→ **Action item**
Can you turn the text read from every item below into a Markdown table with two columns, Row and Line, giving each line a row number and skipping blank lines? Leave the pictures out.

┌────────

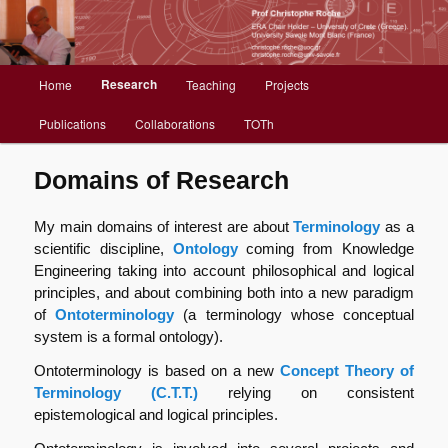
Christophe Roche web site
Menu
Research
Home
Teaching
Projects
Aller
principal
Publications
Collaborations
TOTh
au
contenu
Domains of Research
principal
My main domains of interest are about
Terminology
as a
scientific discipline,
Ontology
coming from Knowledge
Engineering taking into account philosophical and logical
principles, and about combining both into a new paradigm
of
Ontoterminology
(a terminology whose conceptual
system is a formal ontology).
Ontoterminology is based on a new
Concept Theory of
Terminology (C.T.T.)
relying on consistent
epistemological and logical principles.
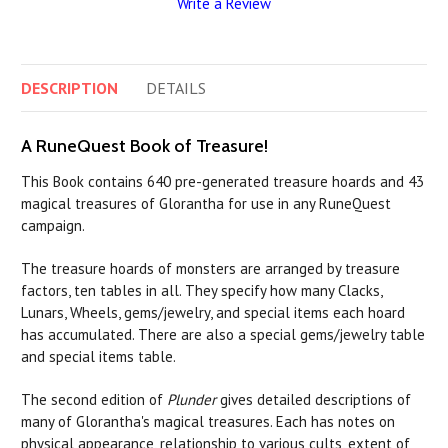
Write a Review
DESCRIPTION
DETAILS
A RuneQuest Book of Treasure!
This Book contains 640 pre-generated treasure hoards and 43
magical treasures of Glorantha for use in any RuneQuest
campaign.
The treasure hoards of monsters are arranged by treasure
factors, ten tables in all. They specify how many Clacks,
Lunars, Wheels, gems/jewelry, and special items each hoard
has accumulated. There are also a special gems/jewelry table
and special items table.
The second edition of
Plunder
gives detailed descriptions of
many of Glorantha's magical treasures. Each has notes on
physical appearance, relationship to various cults, extent of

└────────

→ **Response to the exercise**
| Row | Line |
|---|---|
| 1 | Christophe Roche web site |
| 2 | Menu |
| 3 | Research |
| 4 | Home |
| 5 | Teaching |
| 6 | Projects |
| 7 | Aller |
| 8 | principal |
| 9 | Publications |
| 10 | Collaborations |
| 11 | TOTh |
| 12 | au |
| 13 | contenu |
| 14 | Domains of Research |
| 15 | principal |
| 16 | My main domains of interest are about |
| 17 | Terminology |
| 18 | as a |
| 19 | scientific discipline, |
| 20 | Ontology |
| 21 | coming from Knowledge |
| 22 | Engineering taking into account philosophical and logical |
| 23 | principles, and about combining both into a new paradigm |
| 24 | of |
| 25 | Ontoterminology |
| 26 | (a terminology whose conceptual |
| 27 | system is a formal ontology). |
| 28 | Ontoterminology is based on a new |
| 29 | Concept Theory of |
| 30 | Terminology (C.T.T.) |
| 31 | relying on consistent |
| 32 | epistemological and logical principles. |
| 33 | Write a Review |
| 34 | DESCRIPTION |
| 35 | DETAILS |
| 36 | A RuneQuest Book of Treasure! |
| 37 | This Book contains 640 pre-generated treasure hoards and 43 |
| 38 | magical treasures of Glorantha for use in any RuneQuest |
| 39 | campaign. |
| 40 | The treasure hoards of monsters are arranged by treasure |
| 41 | factors, ten tables in all. They specify how many Clacks, |
| 42 | Lunars, Wheels, gems/jewelry, and special items each hoard |
| 43 | has accumulated. There are also a special gems/jewelry table |
| 44 | and special items table. |
| 45 | The second edition of |
| 46 | Plunder |
| 47 | gives detailed descriptions of |
| 48 | many of Glorantha's magical treasures. Each has notes on |
| 49 | physical appearance, relationship to various cults, extent of |